Duggar-opposed ordinance protecting LGBT rights drawing record voter turnout in Arkansas
Early voter turnout for a Fayetteville, Arkansas city ordinance protecting the civil rights of LGBT people was record breaking on Friday leading up to the general election scheduled for Tuesday, but official were prepared, 5News reports.
The special election for Ordinance 119 has drawn the attention of high profile anti-gay representatives, including Oregon bakers Aaron and Melissa Klein, who made national news and became a conservative cause celebre for refusing to make a wedding cake for a lesbian couple. The ordinance has been a source of deep local controversy, with Michelle Duggar last year recording robocalls encouraging voters to defeat it.

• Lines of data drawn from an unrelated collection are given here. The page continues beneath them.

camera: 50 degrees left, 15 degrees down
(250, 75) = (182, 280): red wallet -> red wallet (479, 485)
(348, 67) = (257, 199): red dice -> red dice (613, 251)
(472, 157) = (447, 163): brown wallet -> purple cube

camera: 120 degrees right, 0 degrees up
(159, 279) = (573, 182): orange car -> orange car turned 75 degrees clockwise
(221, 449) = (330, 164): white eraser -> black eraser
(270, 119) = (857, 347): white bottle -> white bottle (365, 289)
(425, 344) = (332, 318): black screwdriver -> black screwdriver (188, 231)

“We anticipated that turnout would be very similar to the way it was during the December election,” Election Coordinator Jennifer Price told 5News. “So we planned accordingly for early vote as well as election day.”

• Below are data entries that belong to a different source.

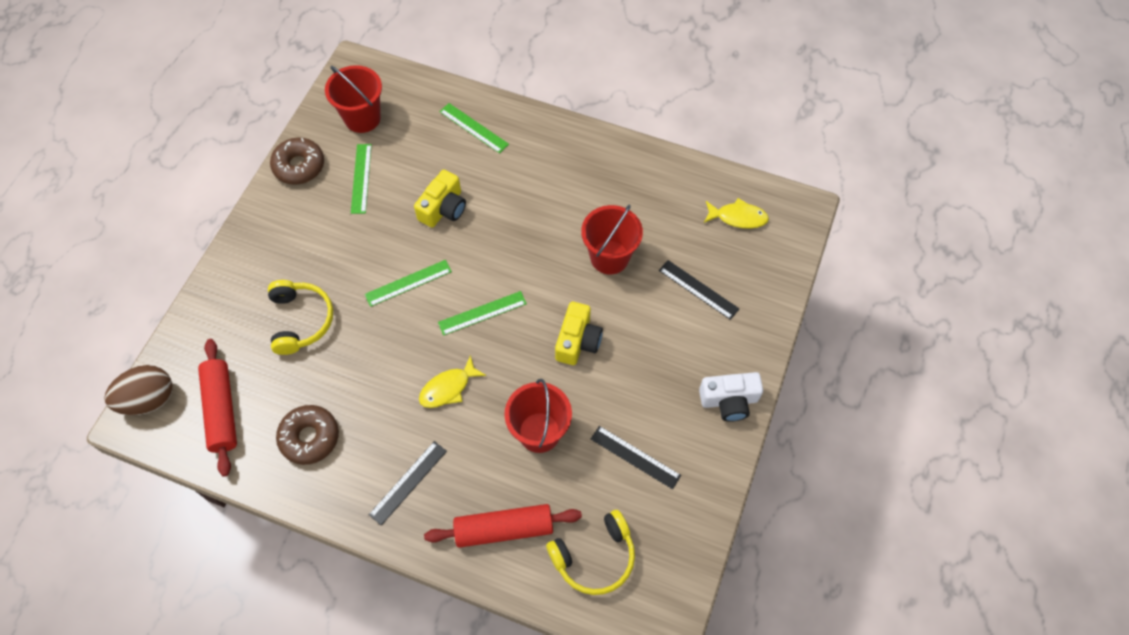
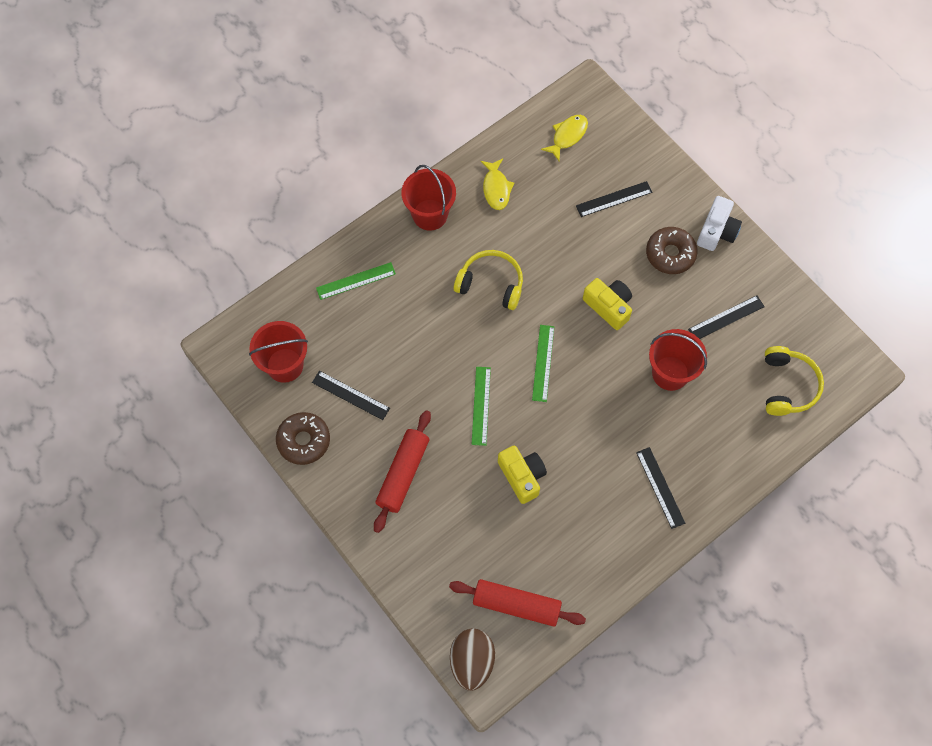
camera: 60 degrees left, 5 degrees up
(301, 320) = (467, 506): yellow headphones -> yellow headphones (491, 283)
(310, 437) = (581, 545): brown donut -> brown donut (670, 254)
(361, 178) = (350, 395): green ruler -> black ruler
(443, 208) = (424, 344): yellow camera -> yellow camera (522, 476)
(448, 388) = (596, 420): yellow fish -> yellow fish (496, 188)
(504, 529) = (734, 436): red rolling pin -> red rolling pin (403, 474)
(609, 257) = (548, 245): red bucket -> red bucket (430, 215)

Poll workers have been seeing an average 900 people per day in the early voting period — similar to numbers that turn out for general elections.
In December, voters repealed the ordinance by a close margin — 52 percent to 48 percent. The ordinance was passed last August by the Fayetteville City Council, but a group opposed to it gathered the signatures needed to bring it to the voters in a special election.
The ordinance would have prevented local businesses and other entities from discriminating against customers and employees because of gender identity, sexual orientation, race, religion and other factors, 5News reported.
Last year, Michelle Duggar’s recorded voice told voters that if the measure passed, it would let “child predator convictions that claim they are female to have a legal right to enter private areas that are reserved for women and girls.”
The Duggars’ reality TV show, 19 Kids and Counting, was cancelled earlier this year when it was revealed that their own son, Josh, had molested underage girls and the Duggars had covered it up.
Last month, the group opposing the civil rights ordinance had supporters escorted by police out of a rally that the public had been invited to. The Kleins had been featured guests at the rally. Their bakery went out of business after being made to pay $135,000 in damages for causing the LGBT couple they refused service to emotional distress.
The Kleins had shared the couple’s address publicly and went on a media campaign deriding them.